Could you revise the passage on spending to fight depression, giving again the part that opens with "Spending for non-productive" and closes with "private banking system.", but with "long-run solution" changed to "lasting remedy"?

(Source passage)
---------------

Spending for destruction of goods or for restriction of output, as 
under the New Deal agricultural program, cannot be justified easily 
in a democratic country with freedom of communications because it 
obviously results in a decline in national income and living 
standards. 
     Spending for non-productive monuments is somewhat easier to 
justify but is hardly a long-run solution. 
     Spending for investment in productive equipment (like the 
Tennessee Valley Authority Dam) is obviously the best solution since 
it leads to an increase in national wealth and standards of living and 
is a long-run solution but it marks a permanent departure from a 
system of private capitalism and can be easily attacked in a country 
with a capitalistic ideology and a private banking system. 
     Spending on armaments and national defence is the last method of 
fighting depression and is the one most readily and most widely 
adopted in the twentieth century.

---------------

(Recorded information)
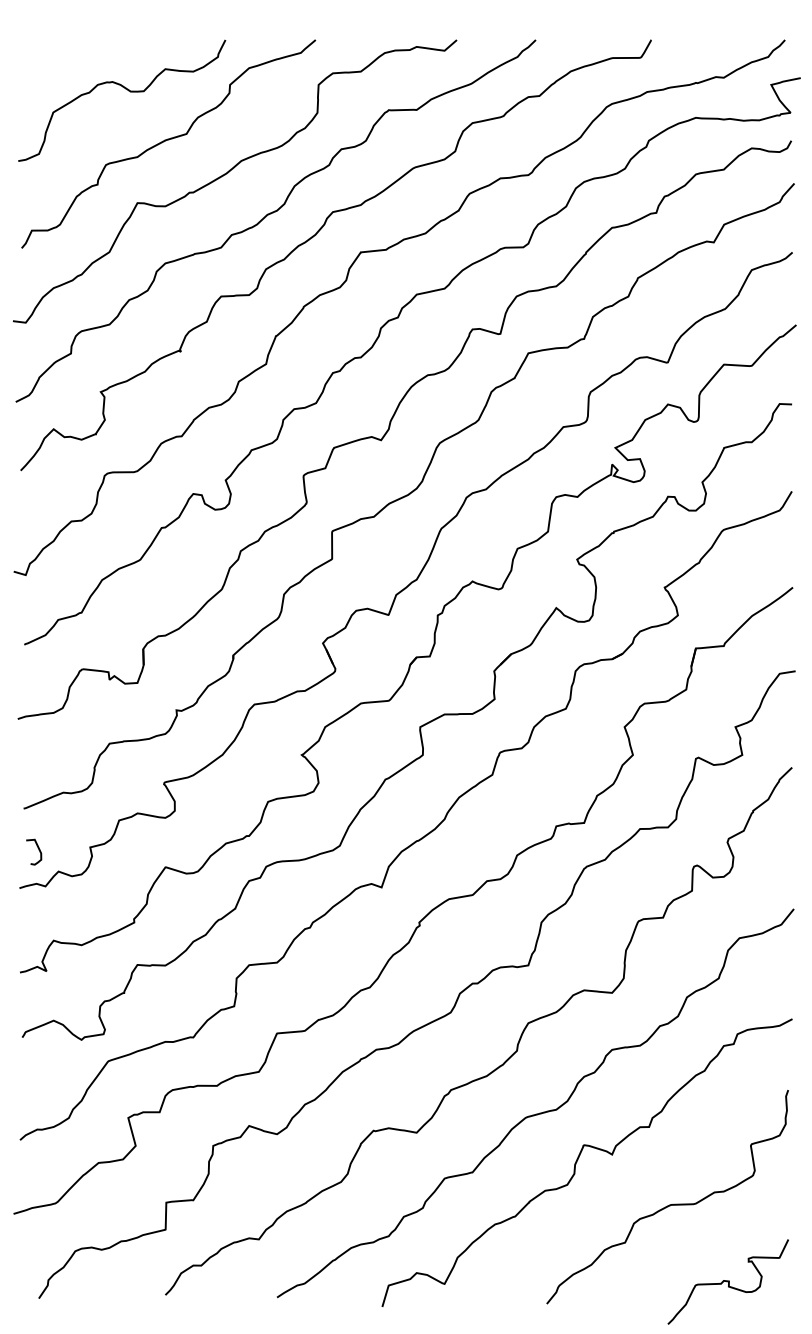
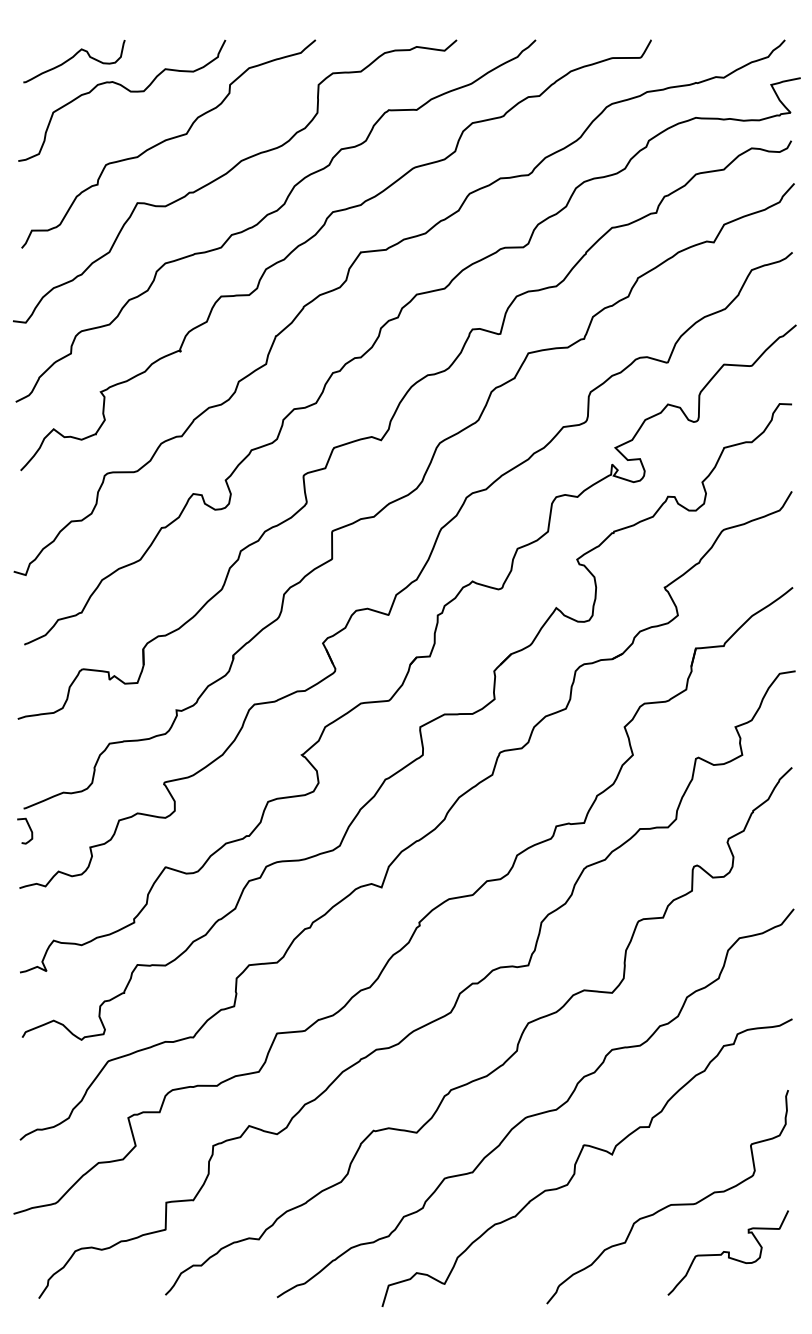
curve at (72, 58): none -> present
curve at (38, 850) position: (38, 850) -> (29, 829)
curve at (727, 1281) position: (727, 1281) -> (727, 1252)
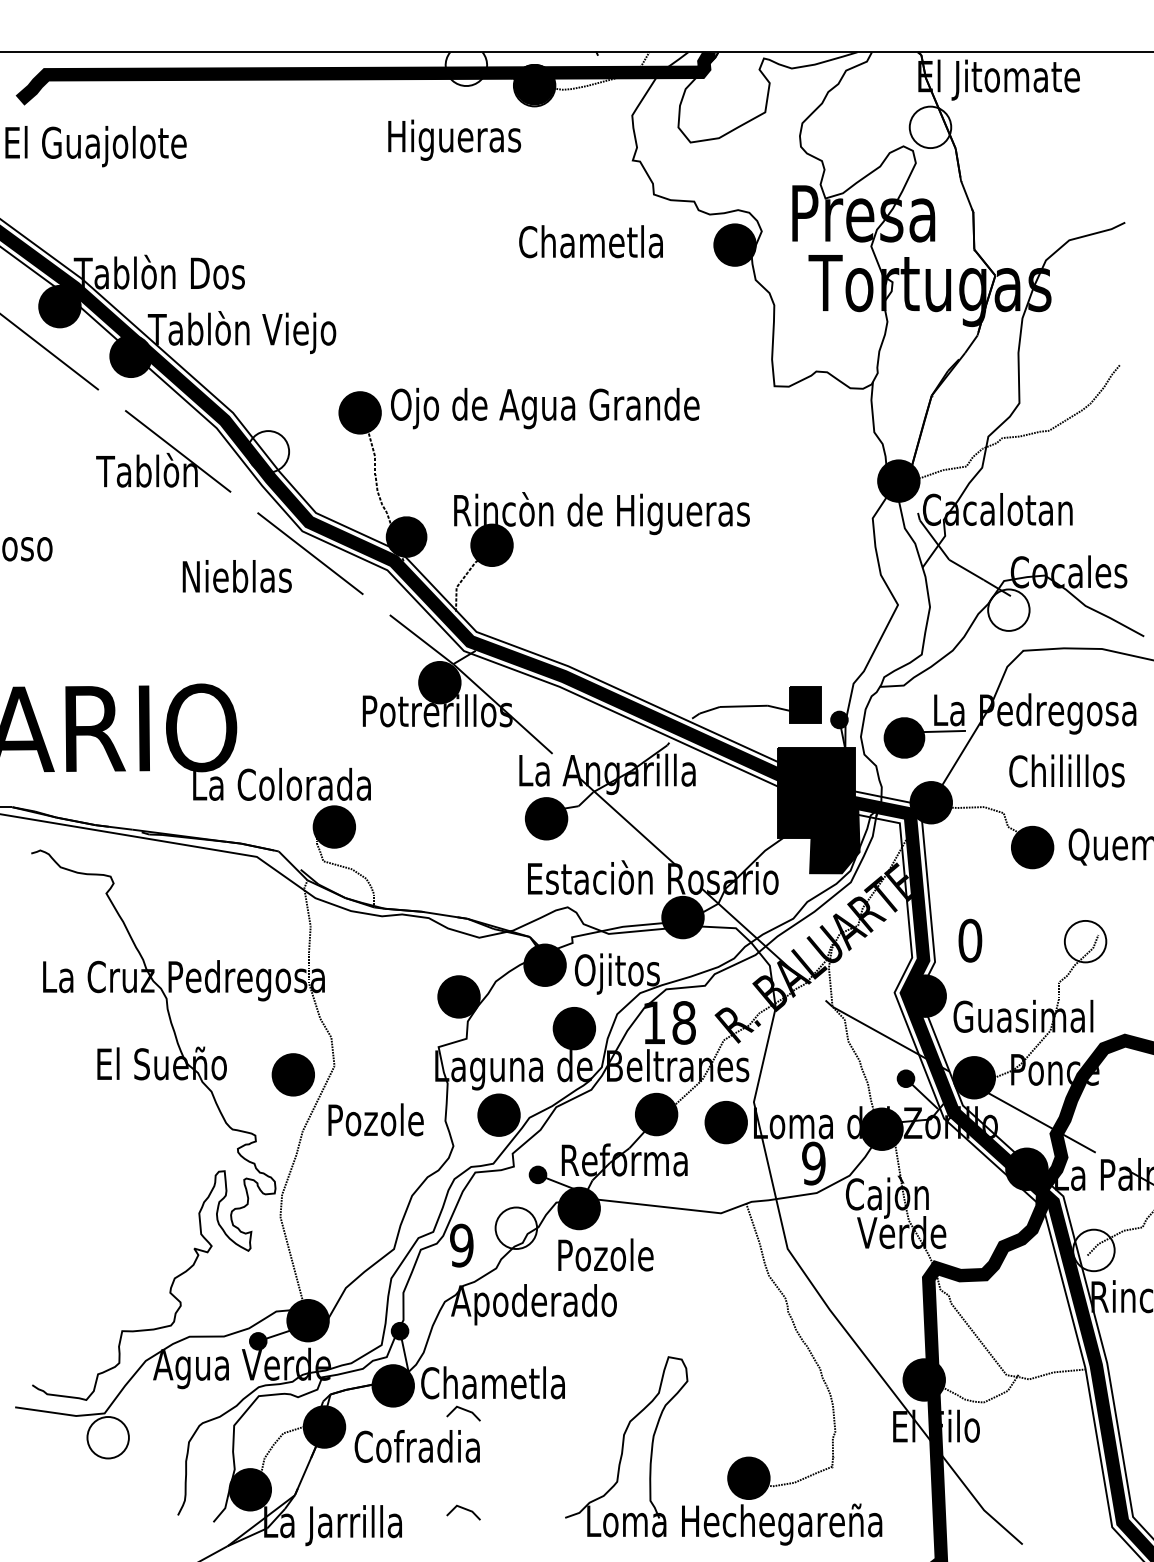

---------------

(Result)
Spending for non-productive monuments is somewhat easier to 
justify but is hardly a lasting remedy. 
     Spending for investment in productive equipment (like the 
Tennessee Valley Authority Dam) is obviously the best solution since 
it leads to an increase in national wealth and standards of living and 
is a lasting remedy but it marks a permanent departure from a 
system of private capitalism and can be easily attacked in a country 
with a capitalistic ideology and a private banking system.